(Point correspondence tracking data)
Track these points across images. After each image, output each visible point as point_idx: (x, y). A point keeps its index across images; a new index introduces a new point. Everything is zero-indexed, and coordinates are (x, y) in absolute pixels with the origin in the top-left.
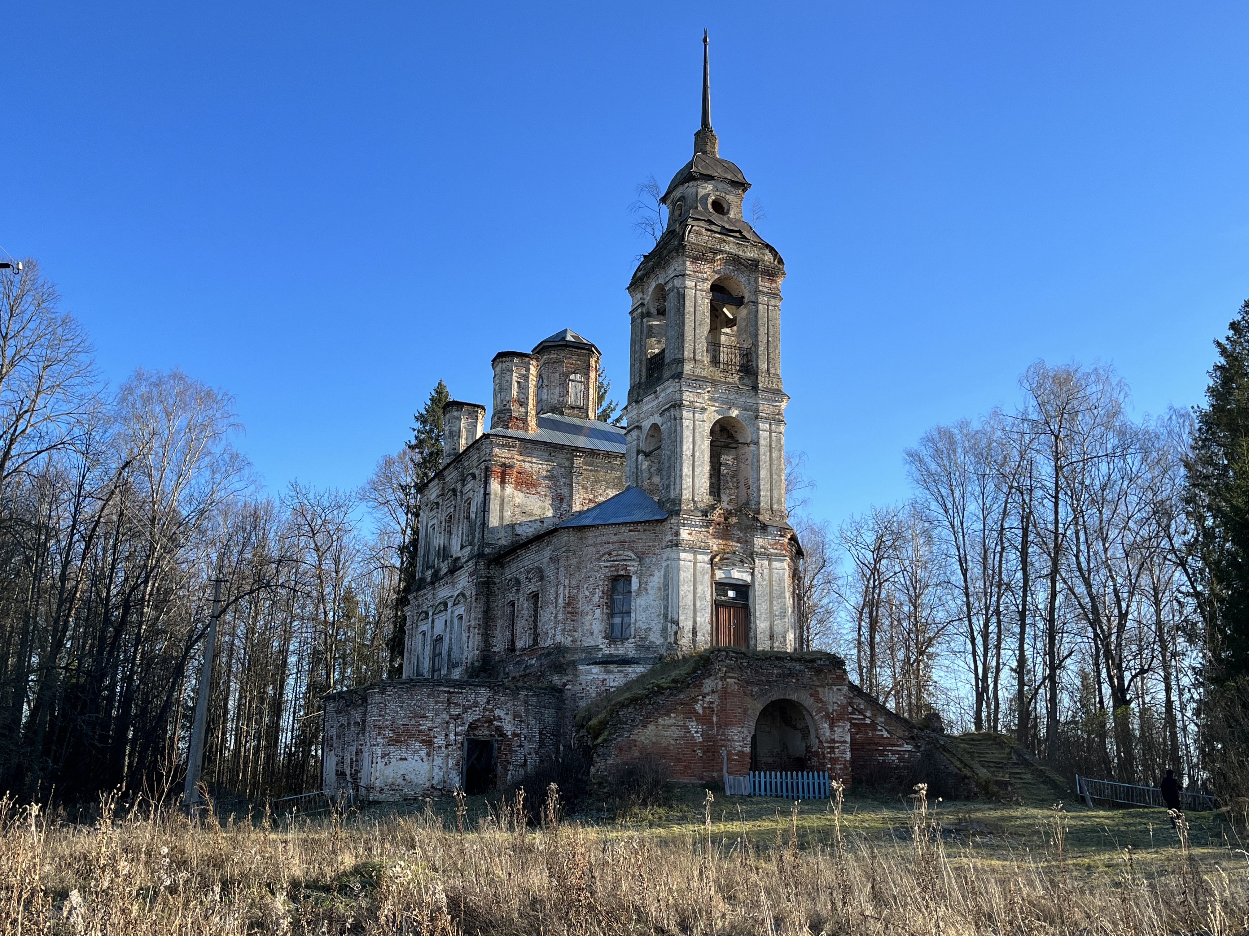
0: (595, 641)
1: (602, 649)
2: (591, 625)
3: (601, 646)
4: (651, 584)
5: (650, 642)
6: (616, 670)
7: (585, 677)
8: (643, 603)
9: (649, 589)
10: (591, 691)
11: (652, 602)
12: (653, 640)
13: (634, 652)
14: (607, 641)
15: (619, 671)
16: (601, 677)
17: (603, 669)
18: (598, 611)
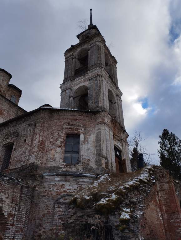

= What this task involves =
Pictures stay out. Copy exactly, and only, the lines from the one containing "12: (653, 640)" through the end of the data.

= Output of the task =
12: (653, 640)
13: (634, 652)
14: (607, 641)
15: (619, 671)
16: (601, 677)
17: (603, 669)
18: (598, 611)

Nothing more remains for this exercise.